Franceinfo : Vous proposez une mesure permettant aux citoyens d'accéder aux dossiers des garderies. Comment cela fonctionnerait-il ?
Marion Maréchal : C'est une initiative parmi d'autres. Actuellement, la France dispose d'un fichier de délinquants sexuels, mais celui-ci est incomplet. Beaucoup de délinquants condamnés à moins de cinq ans de prison ne figurent pas dans ce registre, rendant difficile la vérification des antécédents. Par exemple, un référent en éducation sexuelle, condamné pour possession d'images pédopornographiques, n'était pas présent dans les fichiers parce que sa peine était inférieure à cinq ans. Cela montre le besoin crucial d'une visibilité accrue concernant les antécédents des individus approchant des enfants.
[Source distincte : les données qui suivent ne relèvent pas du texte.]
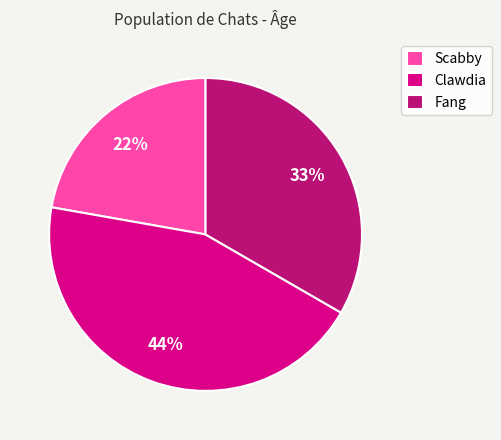

Combined, do Scabby and Clawdia account for over 50%?

Yes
Il est primordial de permettre aux citoyens de lever des doutes sur toute personne en contact avec les enfants, non seulement pour prévenir la récidive, mais aussi pour apaiser les inquiétudes parentales, comme le tragique cas de Lyhanna, qui a suscité une forte angoisse parmi les familles.
La réaction de Sébastien Lecornu a également retenu notre attention. Que pensez-vous de ses propositions ?
Il propose notamment de porter la peine maximale pour les crimes sexuels sur mineurs de 20 ans à la perpétuité. Bien que je sois en accord avec le fond, je crains que cela ne soit qu'une réaction politique à chaud, souvent vue après des drames. Le ministre de l'Intérieur, Gérald Darmanin, avait précédemment recommandé de libérer des détenus pour éviter la surpopulation carcérale. Comment peut-on prôner aujourd'hui des peines plus sévères tout en ayant amorcé une politique de libération anticipée ? Cela n’aurait certainement pas évité la tragédie de Lyhanna.
Il est évident qu'un prédateur condamné doit purger sa peine derrière les barreaux, mais nous devons également réfléchir à la cohérence et à l'efficacité des politiques mises en place pour protéger nos enfants.